The **API Tokens** card is for user-bound automation tokens. API tokens authenticate as your user account and inherit your current Ghostwriter permissions. Use API tokens when automation should do exactly what your user account can do.

API tokens are opaque `gwat_` credentials. They are not JWTs, and Ghostwriter stores only a hash of the token secret. The full token value is shown once when you create or regenerate a token.

Ghostwriter records an API token's last-used timestamp when the token authenticates. Updates are throttled to avoid writing on every request, so a recently active token may show the latest tracked interval instead of the exact most recent request time.

API tokens are different from GraphQL `login` mutation sessions. The `login` mutation returns a short-lived JWT with a tracked session identifier so administrators can revoke active login sessions. See [Session Management](/features/access-authentication-and-session-controls/session-management) for login-session cleanup guidance.

The API token card lets you:

* create a new API token with an expiration date
* review existing tokens
* view token details, including current project access for the token's user
* edit a token's expiration date
* regenerate a token without changing its expiration date
* revoke tokens you no longer need
* hide expired tokens from the table

Tokens expiring within seven days use the warning color. Expired tokens use the expired color. The **Hide Expired** preference is saved in your browser's local
storage so the same browser remembers your choice.

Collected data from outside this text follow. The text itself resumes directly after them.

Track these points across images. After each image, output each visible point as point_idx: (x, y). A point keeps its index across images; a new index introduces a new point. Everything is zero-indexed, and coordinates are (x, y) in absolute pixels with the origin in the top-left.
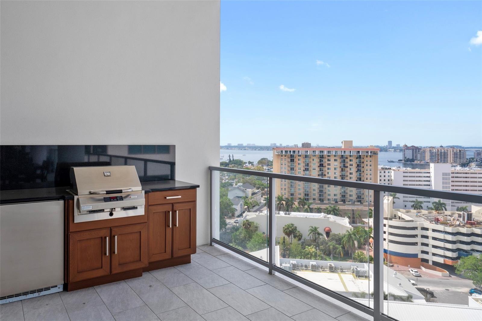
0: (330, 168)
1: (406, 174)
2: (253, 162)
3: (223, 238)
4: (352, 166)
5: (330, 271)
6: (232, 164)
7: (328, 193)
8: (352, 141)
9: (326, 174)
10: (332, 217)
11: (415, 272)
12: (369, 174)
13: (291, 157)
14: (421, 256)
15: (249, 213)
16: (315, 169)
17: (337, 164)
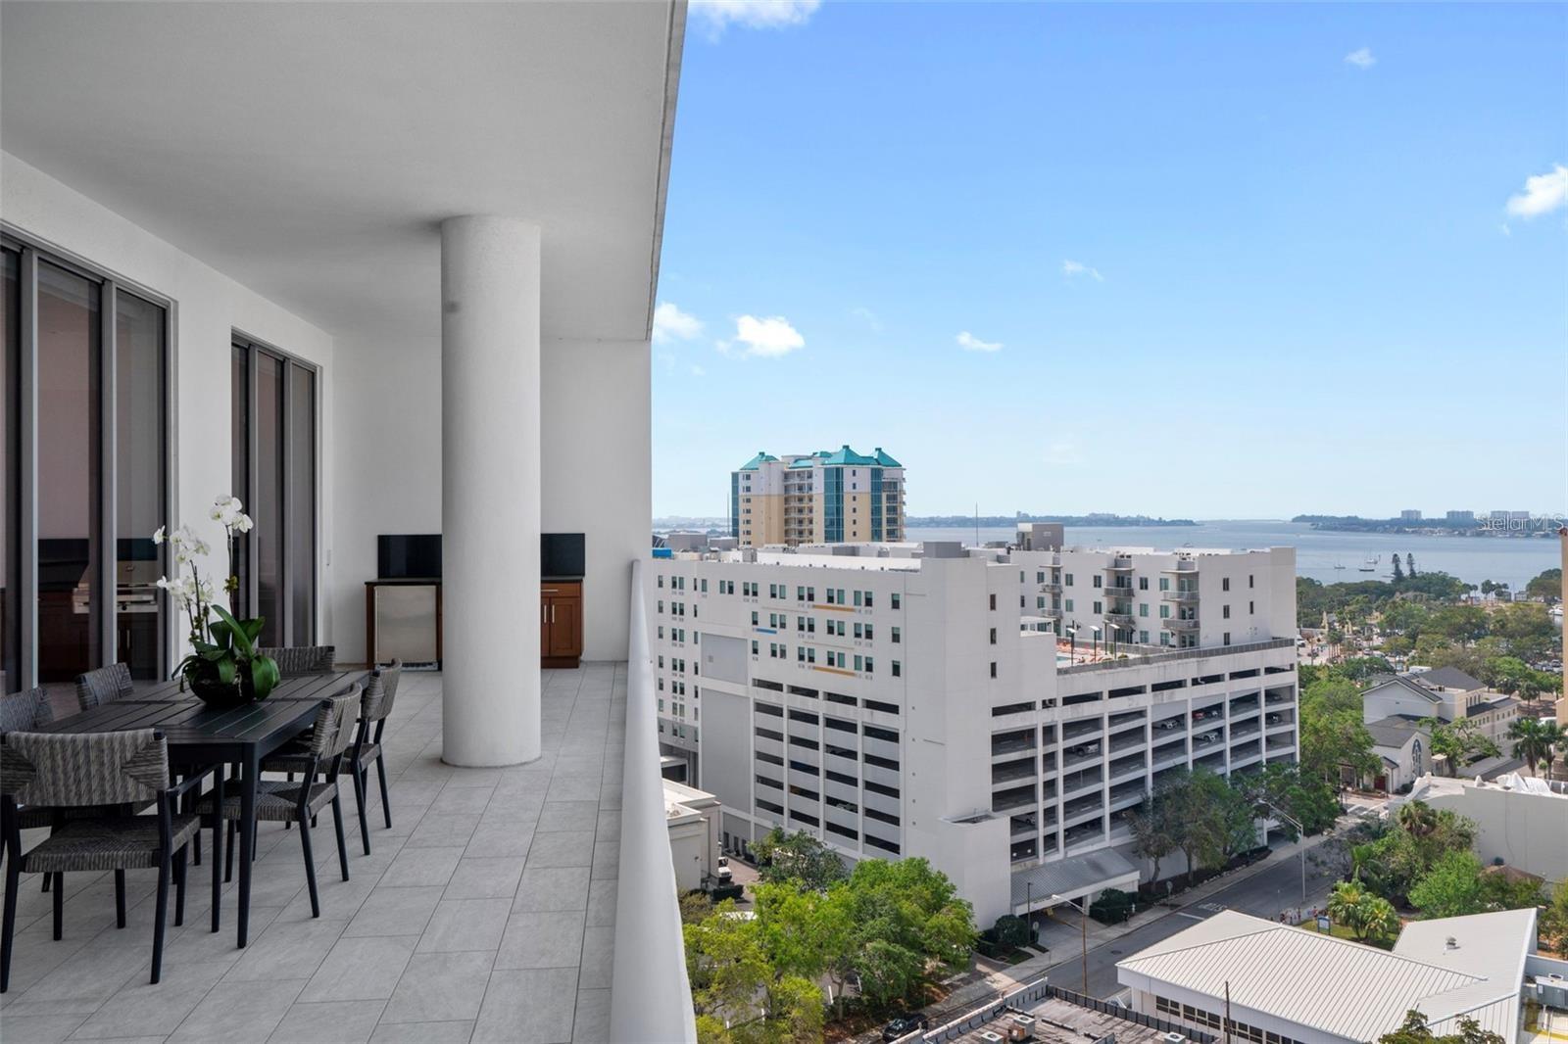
2: (1505, 586)
3: (1319, 860)
6: (1407, 590)
15: (1438, 780)
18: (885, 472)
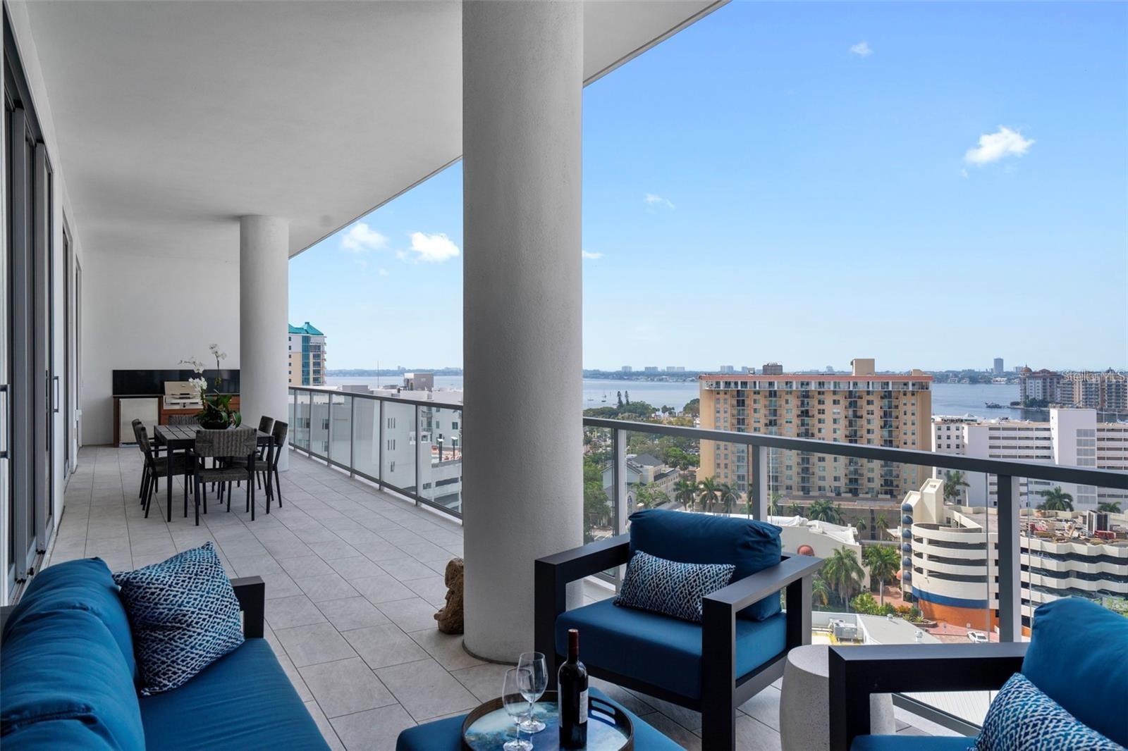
0: (824, 420)
1: (996, 433)
2: (673, 409)
4: (872, 414)
6: (625, 413)
7: (819, 473)
8: (873, 360)
9: (816, 432)
12: (909, 433)
13: (738, 397)
14: (995, 605)
16: (791, 422)
17: (839, 411)
18: (312, 339)
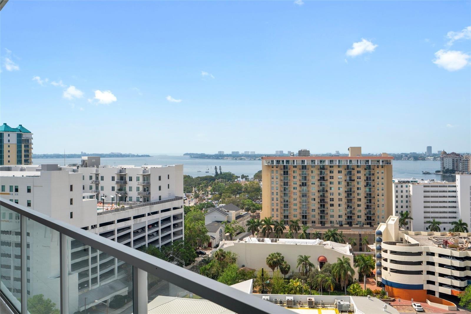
0: (333, 182)
1: (427, 189)
2: (248, 176)
4: (360, 178)
5: (309, 307)
6: (219, 179)
7: (331, 213)
8: (360, 148)
9: (328, 189)
10: (330, 244)
11: (418, 306)
12: (380, 189)
13: (284, 169)
14: (427, 287)
15: (227, 242)
16: (314, 184)
17: (341, 177)
18: (23, 135)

Token expiration changes follow the server's General Settings. New tokens and expiry edits cannot exceed the configured maximum lifetime, which defaults to
365 days from the time of the change. Existing tokens that already exceed a newly lowered maximum are not changed automatically, but they cannot be extended
beyond the active policy. Shortening a token's expiry updates the existing credential in place. Extending a token's expiry either updates the existing credential
or rotates it immediately, depending on whether administrators require rotation for expiry extensions. Expired tokens cannot be regenerated until their expiry is
extended. If administrators do not require rotation for expiry extensions, regenerate the token after extending expiry to rotate the credential.

## Service Tokens

The **Service Tokens** card is for non-human automation credentials. Service tokens authenticate as service principals and use only the permissions assigned to the token. They do not inherit the permissions of the user who created them.

This separation is important:

* A **Service Principal** is the durable non-human actor, such as an integration or automation service.
* A **Service Token** is a credential that belongs to a service principal.
* Permissions are assigned to the service token, not to the service principal.

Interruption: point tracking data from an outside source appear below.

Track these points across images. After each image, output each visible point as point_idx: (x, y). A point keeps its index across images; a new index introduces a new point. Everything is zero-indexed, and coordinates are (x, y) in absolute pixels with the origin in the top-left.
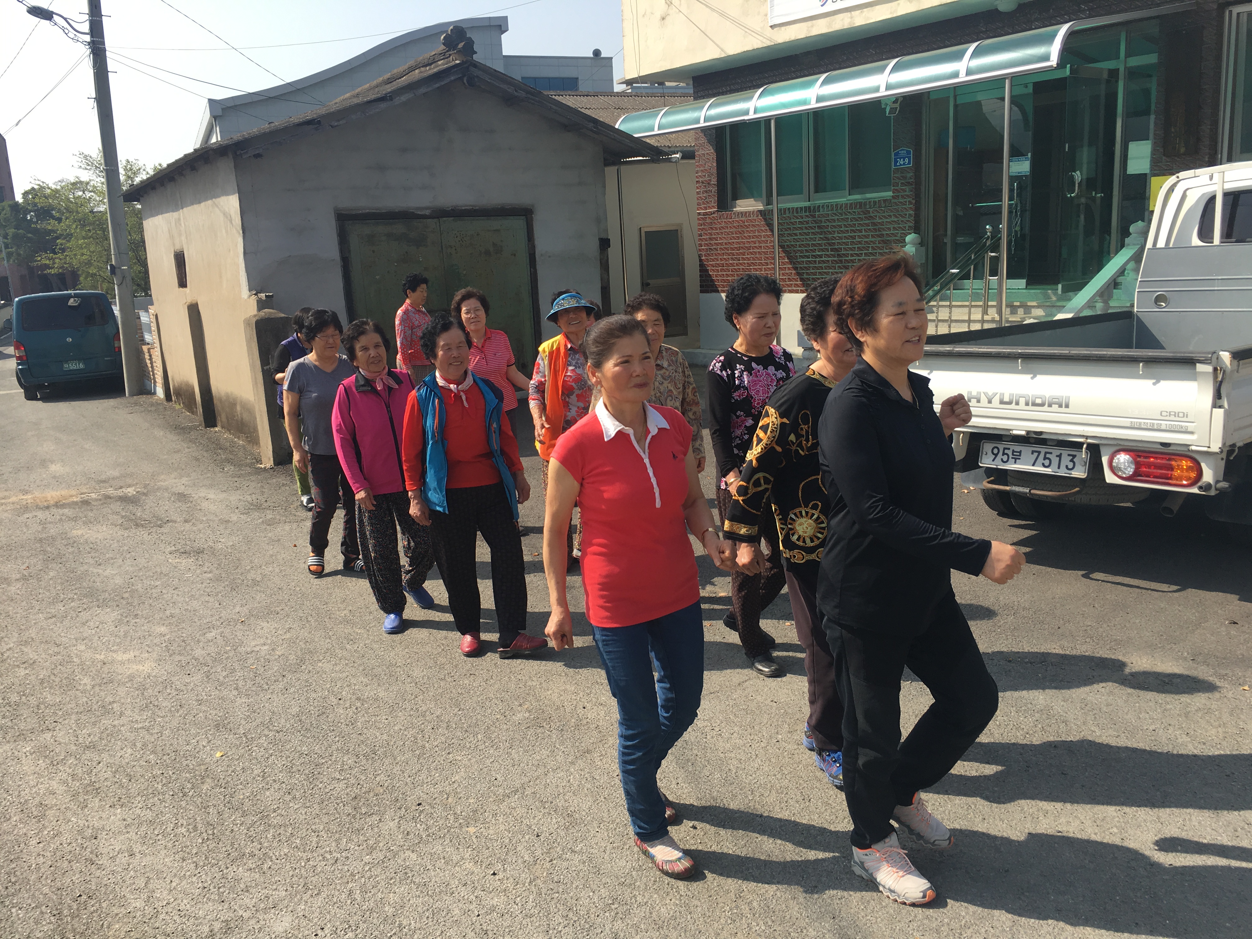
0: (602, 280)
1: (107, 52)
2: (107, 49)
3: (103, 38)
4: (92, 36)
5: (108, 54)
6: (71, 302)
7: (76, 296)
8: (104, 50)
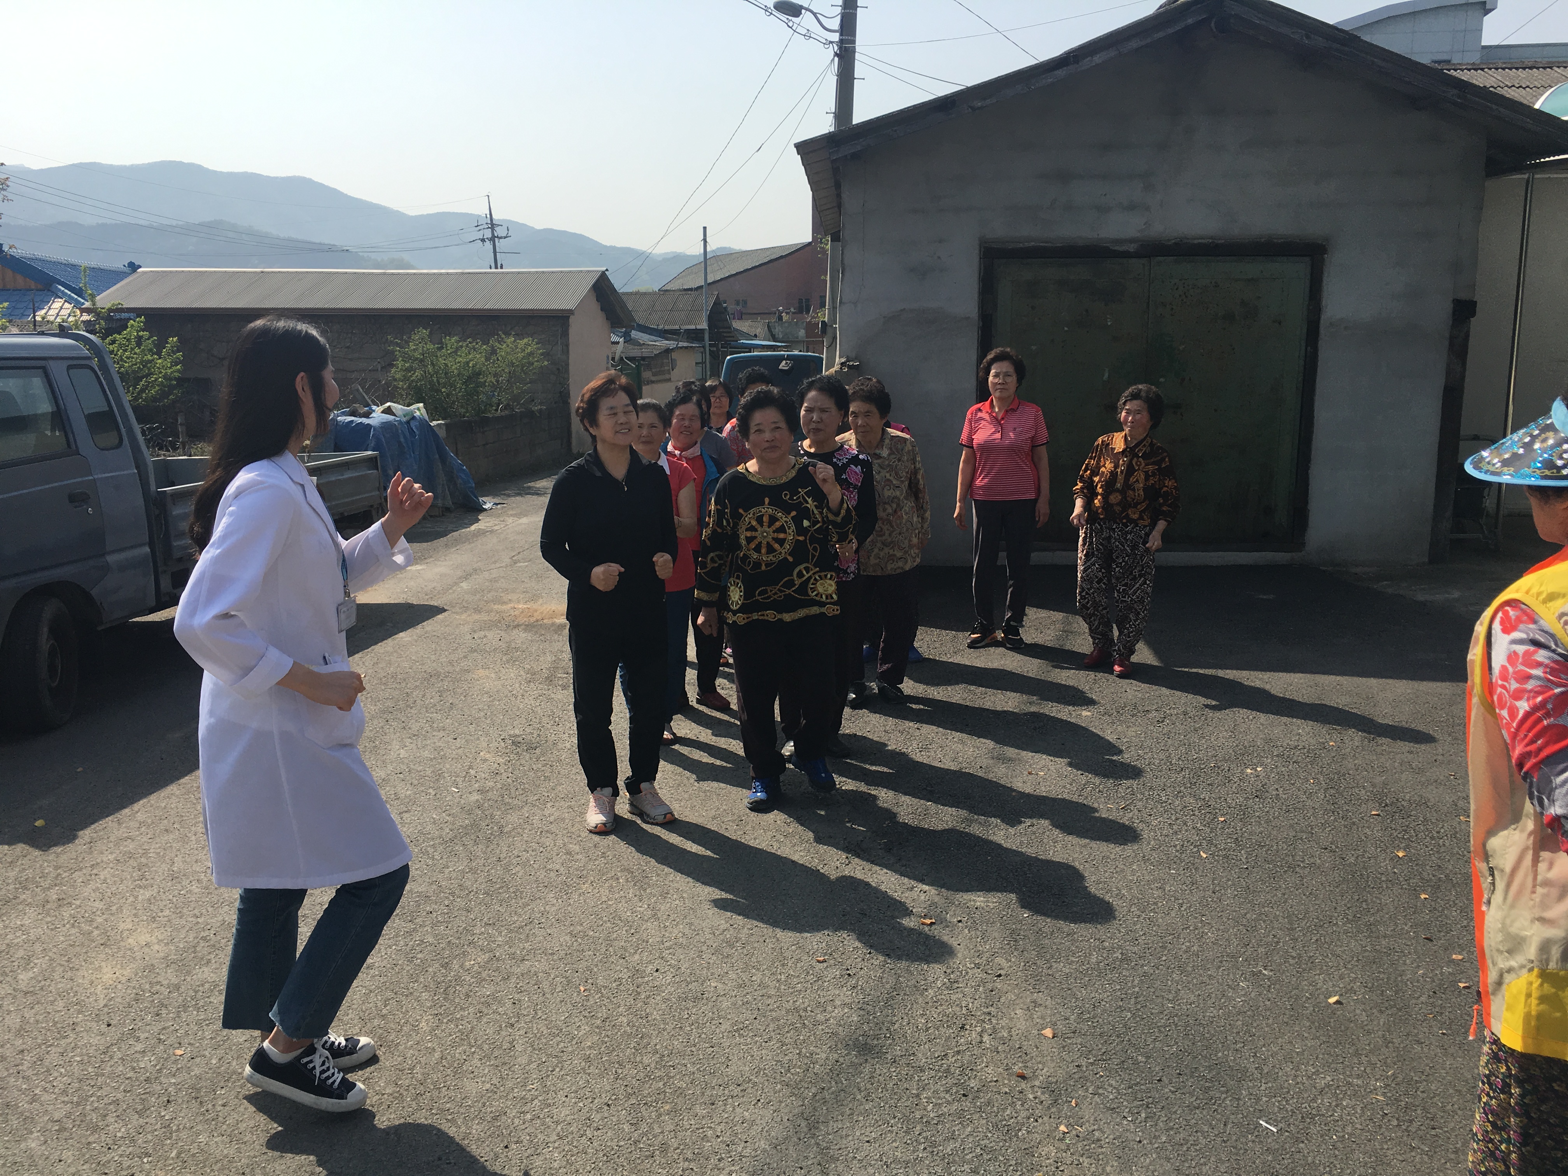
0: (1448, 373)
1: (857, 54)
2: (857, 49)
3: (854, 35)
4: (841, 35)
5: (857, 56)
6: (783, 365)
7: (789, 358)
8: (854, 51)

Use service tokens when automation should have a scoped set of permissions instead of all permissions held by a user account.

Current service-token use cases include:

* operation-log read/write tokens scoped to one operation log and its entries
* project read-only tokens scoped to selected project data

Service tokens use a shared GraphQL `service` role. The GraphQL schema can show queries, mutations, and Actions that are
usable by other service-token presets, but the token's own grants still determine whether protected rows are returned and
whether Django-backed Actions are allowed. An operation-log read/write token can therefore see project-read operations in
the schema, but it cannot use them without a project-read grant.

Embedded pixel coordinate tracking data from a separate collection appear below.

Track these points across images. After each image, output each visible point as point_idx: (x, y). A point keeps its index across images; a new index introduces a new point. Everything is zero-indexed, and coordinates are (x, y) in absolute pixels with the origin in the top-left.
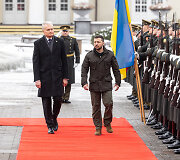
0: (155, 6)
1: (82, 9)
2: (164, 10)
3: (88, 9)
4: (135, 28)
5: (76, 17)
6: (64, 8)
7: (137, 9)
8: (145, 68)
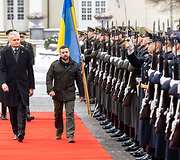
0: (98, 15)
1: (36, 18)
2: (106, 18)
3: (41, 18)
4: (81, 34)
5: (31, 25)
6: (21, 17)
7: (84, 18)
8: (90, 68)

The service token card lets you:

* create a new service token
* choose or create a reusable service principal
* select the token scope
* review existing service tokens
* regenerate a service token without changing its expiration date or scope
* revoke tokens you no longer need
* hide expired tokens from the table

Service-token expiration styling and the **Hide Expired** browser preference work the same way as API tokens.

<Warning>
  Store newly created and regenerated API tokens and service tokens immediately. Ghostwriter only shows the token value once. Revocation and regeneration invalidate the previous credential immediately.